(Saved entries)

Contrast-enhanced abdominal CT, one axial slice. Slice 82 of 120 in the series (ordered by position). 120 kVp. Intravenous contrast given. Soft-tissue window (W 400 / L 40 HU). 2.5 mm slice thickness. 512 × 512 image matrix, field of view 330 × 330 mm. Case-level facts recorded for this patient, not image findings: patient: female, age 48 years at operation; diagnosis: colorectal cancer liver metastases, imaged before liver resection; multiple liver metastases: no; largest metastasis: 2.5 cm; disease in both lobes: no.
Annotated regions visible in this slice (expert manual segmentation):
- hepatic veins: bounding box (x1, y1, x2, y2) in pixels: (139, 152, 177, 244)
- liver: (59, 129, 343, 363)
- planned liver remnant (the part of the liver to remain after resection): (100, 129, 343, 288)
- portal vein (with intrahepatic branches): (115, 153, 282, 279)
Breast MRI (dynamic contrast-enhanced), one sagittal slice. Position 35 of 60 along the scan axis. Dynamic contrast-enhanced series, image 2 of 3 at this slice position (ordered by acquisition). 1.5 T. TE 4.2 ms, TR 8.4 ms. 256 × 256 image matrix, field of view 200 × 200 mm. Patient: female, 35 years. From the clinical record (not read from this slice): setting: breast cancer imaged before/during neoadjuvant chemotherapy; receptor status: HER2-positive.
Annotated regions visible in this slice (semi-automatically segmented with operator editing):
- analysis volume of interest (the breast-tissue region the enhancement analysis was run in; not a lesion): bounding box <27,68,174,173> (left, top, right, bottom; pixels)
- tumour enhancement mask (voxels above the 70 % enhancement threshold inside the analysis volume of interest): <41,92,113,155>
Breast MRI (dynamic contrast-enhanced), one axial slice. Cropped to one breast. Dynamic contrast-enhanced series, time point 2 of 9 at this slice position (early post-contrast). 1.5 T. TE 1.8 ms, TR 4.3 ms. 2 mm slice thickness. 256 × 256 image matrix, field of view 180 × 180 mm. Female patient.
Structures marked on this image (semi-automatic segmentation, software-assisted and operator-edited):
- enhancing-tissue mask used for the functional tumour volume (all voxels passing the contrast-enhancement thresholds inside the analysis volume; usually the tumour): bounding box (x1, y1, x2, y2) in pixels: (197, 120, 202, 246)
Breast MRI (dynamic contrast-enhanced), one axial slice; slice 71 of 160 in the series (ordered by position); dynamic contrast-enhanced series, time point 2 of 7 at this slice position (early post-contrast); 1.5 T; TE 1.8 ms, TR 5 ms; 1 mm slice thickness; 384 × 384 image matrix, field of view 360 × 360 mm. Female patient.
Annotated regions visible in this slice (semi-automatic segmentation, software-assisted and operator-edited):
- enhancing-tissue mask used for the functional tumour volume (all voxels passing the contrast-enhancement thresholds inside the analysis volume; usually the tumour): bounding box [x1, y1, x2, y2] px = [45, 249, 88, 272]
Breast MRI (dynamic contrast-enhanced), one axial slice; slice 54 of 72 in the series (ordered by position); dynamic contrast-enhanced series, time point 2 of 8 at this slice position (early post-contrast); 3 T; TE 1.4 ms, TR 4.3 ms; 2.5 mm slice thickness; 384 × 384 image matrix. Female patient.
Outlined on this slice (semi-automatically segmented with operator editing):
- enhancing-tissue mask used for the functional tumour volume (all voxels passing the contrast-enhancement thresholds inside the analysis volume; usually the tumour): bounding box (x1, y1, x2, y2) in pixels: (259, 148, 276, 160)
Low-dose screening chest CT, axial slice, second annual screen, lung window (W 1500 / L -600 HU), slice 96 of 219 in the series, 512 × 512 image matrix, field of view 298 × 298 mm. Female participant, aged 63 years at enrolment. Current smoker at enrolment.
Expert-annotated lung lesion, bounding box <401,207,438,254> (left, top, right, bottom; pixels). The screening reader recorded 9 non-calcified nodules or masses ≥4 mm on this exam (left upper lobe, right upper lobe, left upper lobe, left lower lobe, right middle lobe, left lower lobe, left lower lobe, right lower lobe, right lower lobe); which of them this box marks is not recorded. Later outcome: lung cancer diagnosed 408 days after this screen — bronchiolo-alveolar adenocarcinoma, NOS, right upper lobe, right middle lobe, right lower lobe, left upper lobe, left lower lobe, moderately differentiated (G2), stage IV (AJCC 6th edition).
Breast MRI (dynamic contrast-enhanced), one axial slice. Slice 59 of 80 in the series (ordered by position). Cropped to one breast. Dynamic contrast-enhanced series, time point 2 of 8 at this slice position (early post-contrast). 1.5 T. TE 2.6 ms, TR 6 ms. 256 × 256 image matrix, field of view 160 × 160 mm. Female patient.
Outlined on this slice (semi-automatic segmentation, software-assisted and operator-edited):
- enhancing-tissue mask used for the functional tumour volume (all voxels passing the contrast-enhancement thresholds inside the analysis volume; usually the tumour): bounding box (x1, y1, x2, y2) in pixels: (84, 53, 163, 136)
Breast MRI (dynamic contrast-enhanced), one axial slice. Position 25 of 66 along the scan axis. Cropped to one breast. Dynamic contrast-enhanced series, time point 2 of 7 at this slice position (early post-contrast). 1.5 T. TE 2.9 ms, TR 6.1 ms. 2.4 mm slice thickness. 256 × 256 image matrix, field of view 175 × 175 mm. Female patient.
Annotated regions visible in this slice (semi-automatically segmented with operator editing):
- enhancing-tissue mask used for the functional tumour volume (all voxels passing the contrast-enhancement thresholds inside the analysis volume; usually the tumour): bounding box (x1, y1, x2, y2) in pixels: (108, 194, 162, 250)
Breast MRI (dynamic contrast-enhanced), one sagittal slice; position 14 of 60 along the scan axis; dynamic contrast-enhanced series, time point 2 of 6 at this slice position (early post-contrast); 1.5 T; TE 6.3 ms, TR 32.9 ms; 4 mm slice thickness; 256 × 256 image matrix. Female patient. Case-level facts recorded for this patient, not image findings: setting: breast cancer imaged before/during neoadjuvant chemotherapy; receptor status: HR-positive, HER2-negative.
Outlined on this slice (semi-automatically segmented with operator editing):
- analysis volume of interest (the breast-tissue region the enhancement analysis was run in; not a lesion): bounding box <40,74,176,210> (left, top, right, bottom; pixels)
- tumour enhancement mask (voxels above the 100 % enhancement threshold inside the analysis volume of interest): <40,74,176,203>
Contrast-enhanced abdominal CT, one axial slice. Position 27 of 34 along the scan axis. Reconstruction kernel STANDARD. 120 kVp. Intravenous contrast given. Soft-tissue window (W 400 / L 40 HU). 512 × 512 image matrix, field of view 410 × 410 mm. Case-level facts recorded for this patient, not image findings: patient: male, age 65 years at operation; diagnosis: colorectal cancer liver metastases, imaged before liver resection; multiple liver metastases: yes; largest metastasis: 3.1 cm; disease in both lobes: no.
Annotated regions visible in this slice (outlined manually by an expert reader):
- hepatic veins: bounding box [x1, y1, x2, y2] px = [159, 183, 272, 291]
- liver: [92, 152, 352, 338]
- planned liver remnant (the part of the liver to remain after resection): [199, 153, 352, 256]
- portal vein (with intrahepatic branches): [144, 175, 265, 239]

*Exercise goal:*
Every line above that includes the string "interest" needs to be copied.

*Result:*
- analysis volume of interest (the breast-tissue region the enhancement analysis was run in; not a lesion): bounding box <27,68,174,173> (left, top, right, bottom; pixels)
- tumour enhancement mask (voxels above the 70 % enhancement threshold inside the analysis volume of interest): <41,92,113,155>
- analysis volume of interest (the breast-tissue region the enhancement analysis was run in; not a lesion): bounding box <40,74,176,210> (left, top, right, bottom; pixels)
- tumour enhancement mask (voxels above the 100 % enhancement threshold inside the analysis volume of interest): <40,74,176,203>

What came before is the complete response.